Source data:
-=-=-

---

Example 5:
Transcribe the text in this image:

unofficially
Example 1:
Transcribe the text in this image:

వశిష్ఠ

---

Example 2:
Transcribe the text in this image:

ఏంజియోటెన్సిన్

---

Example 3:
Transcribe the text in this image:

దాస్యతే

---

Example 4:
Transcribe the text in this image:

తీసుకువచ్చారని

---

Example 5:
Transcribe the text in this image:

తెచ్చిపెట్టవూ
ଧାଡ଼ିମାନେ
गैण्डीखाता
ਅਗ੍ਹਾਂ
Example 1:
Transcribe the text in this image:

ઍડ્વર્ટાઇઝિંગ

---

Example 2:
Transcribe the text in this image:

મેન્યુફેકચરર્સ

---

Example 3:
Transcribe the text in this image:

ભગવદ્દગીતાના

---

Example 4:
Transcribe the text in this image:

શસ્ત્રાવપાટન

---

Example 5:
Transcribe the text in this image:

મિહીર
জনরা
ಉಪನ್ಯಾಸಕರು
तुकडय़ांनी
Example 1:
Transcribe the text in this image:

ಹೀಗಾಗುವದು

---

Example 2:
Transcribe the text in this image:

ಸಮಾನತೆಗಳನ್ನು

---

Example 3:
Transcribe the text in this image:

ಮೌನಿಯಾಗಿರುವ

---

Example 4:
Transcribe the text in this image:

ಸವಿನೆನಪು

-=-=-

What needs to be done -
Restate all entries above verbatim.

Answer space -
---

Example 5:
Transcribe the text in this image:

unofficially
Example 1:
Transcribe the text in this image:

వశిష్ఠ

---

Example 2:
Transcribe the text in this image:

ఏంజియోటెన్సిన్

---

Example 3:
Transcribe the text in this image:

దాస్యతే

---

Example 4:
Transcribe the text in this image:

తీసుకువచ్చారని

---

Example 5:
Transcribe the text in this image:

తెచ్చిపెట్టవూ
ଧାଡ଼ିମାନେ
गैण्डीखाता
ਅਗ੍ਹਾਂ
Example 1:
Transcribe the text in this image:

ઍડ્વર્ટાઇઝિંગ

---

Example 2:
Transcribe the text in this image:

મેન્યુફેકચરર્સ

---

Example 3:
Transcribe the text in this image:

ભગવદ્દગીતાના

---

Example 4:
Transcribe the text in this image:

શસ્ત્રાવપાટન

---

Example 5:
Transcribe the text in this image:

મિહીર
জনরা
ಉಪನ್ಯಾಸಕರು
तुकडय़ांनी
Example 1:
Transcribe the text in this image:

ಹೀಗಾಗುವದು

---

Example 2:
Transcribe the text in this image:

ಸಮಾನತೆಗಳನ್ನು

---

Example 3:
Transcribe the text in this image:

ಮೌನಿಯಾಗಿರುವ

---

Example 4:
Transcribe the text in this image:

ಸವಿನೆನಪು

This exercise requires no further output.